◆ **What you are asked to do**: From the data, return each line holding the word "updated".

◆ **Material for this task**:

== Segment start ==

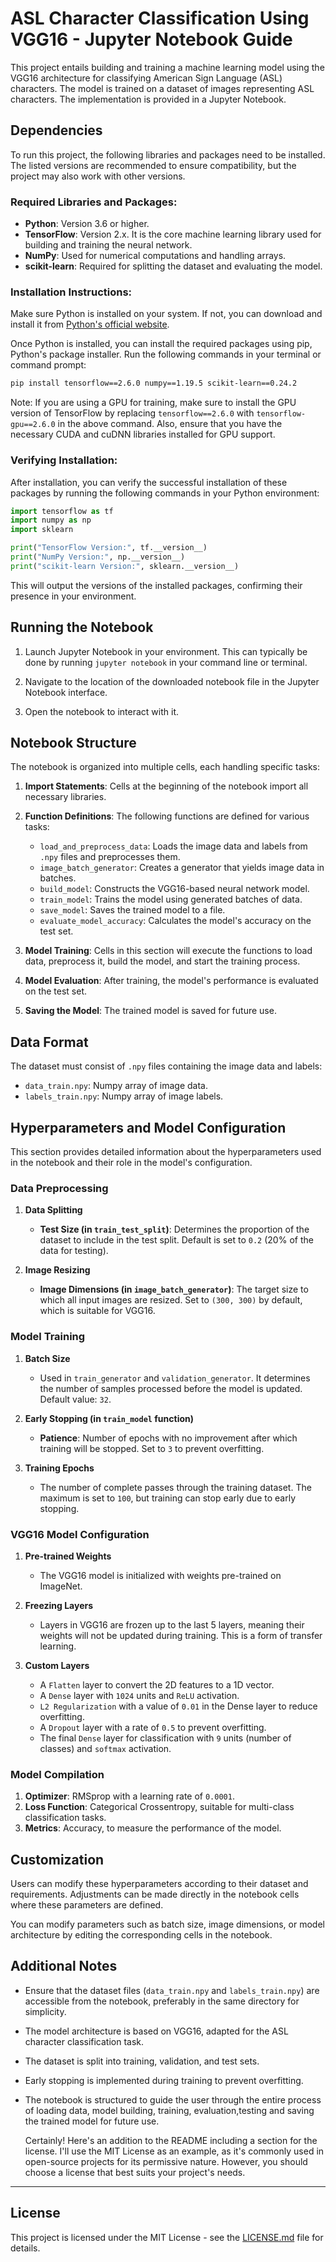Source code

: 
# ASL Character Classification Using VGG16 - Jupyter Notebook Guide

This project entails building and training a machine learning model using the VGG16 architecture for classifying American Sign Language (ASL) characters. The model is trained on a dataset of images representing ASL characters. The implementation is provided in a Jupyter Notebook.

## Dependencies

To run this project, the following libraries and packages need to be installed. The listed versions are recommended to ensure compatibility, but the project may also work with other versions.

### Required Libraries and Packages:
- **Python**: Version 3.6 or higher.
- **TensorFlow**: Version 2.x. It is the core machine learning library used for building and training the neural network.
- **NumPy**: Used for numerical computations and handling arrays.
- **scikit-learn**: Required for splitting the dataset and evaluating the model.

### Installation Instructions:
Make sure Python is installed on your system. If not, you can download and install it from [Python's official website](https://www.python.org/downloads/).

Once Python is installed, you can install the required packages using pip, Python's package installer. Run the following commands in your terminal or command prompt:

```bash
pip install tensorflow==2.6.0 numpy==1.19.5 scikit-learn==0.24.2
```

Note: If you are using a GPU for training, make sure to install the GPU version of TensorFlow by replacing `tensorflow==2.6.0` with `tensorflow-gpu==2.6.0` in the above command. Also, ensure that you have the necessary CUDA and cuDNN libraries installed for GPU support.

### Verifying Installation:
After installation, you can verify the successful installation of these packages by running the following commands in your Python environment:

```python
import tensorflow as tf
import numpy as np
import sklearn

print("TensorFlow Version:", tf.__version__)
print("NumPy Version:", np.__version__)
print("scikit-learn Version:", sklearn.__version__)
```

This will output the versions of the installed packages, confirming their presence in your environment.


## Running the Notebook

1. Launch Jupyter Notebook in your environment. This can typically be done by running `jupyter notebook` in your command line or terminal.

2. Navigate to the location of the downloaded notebook file in the Jupyter Notebook interface.

3. Open the notebook to interact with it.

## Notebook Structure

The notebook is organized into multiple cells, each handling specific tasks:

1. **Import Statements**: Cells at the beginning of the notebook import all necessary libraries.

2. **Function Definitions**: The following functions are defined for various tasks:
   - `load_and_preprocess_data`: Loads the image data and labels from `.npy` files and preprocesses them.
   - `image_batch_generator`: Creates a generator that yields image data in batches.
   - `build_model`: Constructs the VGG16-based neural network model.
   - `train_model`: Trains the model using generated batches of data.
   - `save_model`: Saves the trained model to a file.
   - `evaluate_model_accuracy`: Calculates the model's accuracy on the test set.

3. **Model Training**: Cells in this section will execute the functions to load data, preprocess it, build the model, and start the training process.

4. **Model Evaluation**: After training, the model's performance is evaluated on the test set.

5. **Saving the Model**: The trained model is saved for future use.

## Data Format

The dataset must consist of `.npy` files containing the image data and labels:

- `data_train.npy`: Numpy array of image data.
- `labels_train.npy`: Numpy array of image labels.

## Hyperparameters and Model Configuration

This section provides detailed information about the hyperparameters used in the notebook and their role in the model's configuration.

### Data Preprocessing

1. **Data Splitting**
   - **Test Size (in `train_test_split`)**: Determines the proportion of the dataset to include in the test split. Default is set to `0.2` (20% of the data for testing).

2. **Image Resizing**
   - **Image Dimensions (in `image_batch_generator`)**: The target size to which all input images are resized. Set to `(300, 300)` by default, which is suitable for VGG16.

### Model Training

1. **Batch Size**
   - Used in `train_generator` and `validation_generator`. It determines the number of samples processed before the model is updated. Default value: `32`.

2. **Early Stopping (in `train_model` function)**
   - **Patience**: Number of epochs with no improvement after which training will be stopped. Set to `3` to prevent overfitting.

3. **Training Epochs**
   - The number of complete passes through the training dataset. The maximum is set to `100`, but training can stop early due to early stopping.

### VGG16 Model Configuration

1. **Pre-trained Weights**
   - The VGG16 model is initialized with weights pre-trained on ImageNet.

2. **Freezing Layers**
   - Layers in VGG16 are frozen up to the last 5 layers, meaning their weights will not be updated during training. This is a form of transfer learning.

3. **Custom Layers**
   - A `Flatten` layer to convert the 2D features to a 1D vector.
   - A `Dense` layer with `1024` units and `ReLU` activation.
   - `L2 Regularization` with a value of `0.01` in the Dense layer to reduce overfitting.
   - A `Dropout` layer with a rate of `0.5` to prevent overfitting.
   - The final `Dense` layer for classification with `9` units (number of classes) and `softmax` activation.

### Model Compilation

1. **Optimizer**: RMSprop with a learning rate of `0.0001`.
2. **Loss Function**: Categorical Crossentropy, suitable for multi-class classification tasks.
3. **Metrics**: Accuracy, to measure the performance of the model.

## Customization

Users can modify these hyperparameters according to their dataset and requirements. Adjustments can be made directly in the notebook cells where these parameters are defined.


You can modify parameters such as batch size, image dimensions, or model architecture by editing the corresponding cells in the notebook.

## Additional Notes

- Ensure that the dataset files (`data_train.npy` and `labels_train.npy`) are accessible from the notebook, preferably in the same directory for simplicity.
- The model architecture is based on VGG16, adapted for the ASL character classification task.
- The dataset is split into training, validation, and test sets.
- Early stopping is implemented during training to prevent overfitting.
- The notebook is structured to guide the user through the entire process of loading data, model building, training, evaluation,testing and saving the trained model for future use.

  Certainly! Here's an addition to the README including a section for the license. I'll use the MIT License as an example, as it's commonly used in open-source projects for its permissive nature. However, you should choose a license that best suits your project's needs.

---

## License

This project is licensed under the MIT License - see the [LICENSE.md](https://github.com/UF-FundMachineLearning-Fall23/final-project-code-report-florida_men/blob/main/License.md) file for details.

== Segment end ==

◆ **Result below**:
   - Used in `train_generator` and `validation_generator`. It determines the number of samples processed before the model is updated. Default value: `32`.
   - Layers in VGG16 are frozen up to the last 5 layers, meaning their weights will not be updated during training. This is a form of transfer learning.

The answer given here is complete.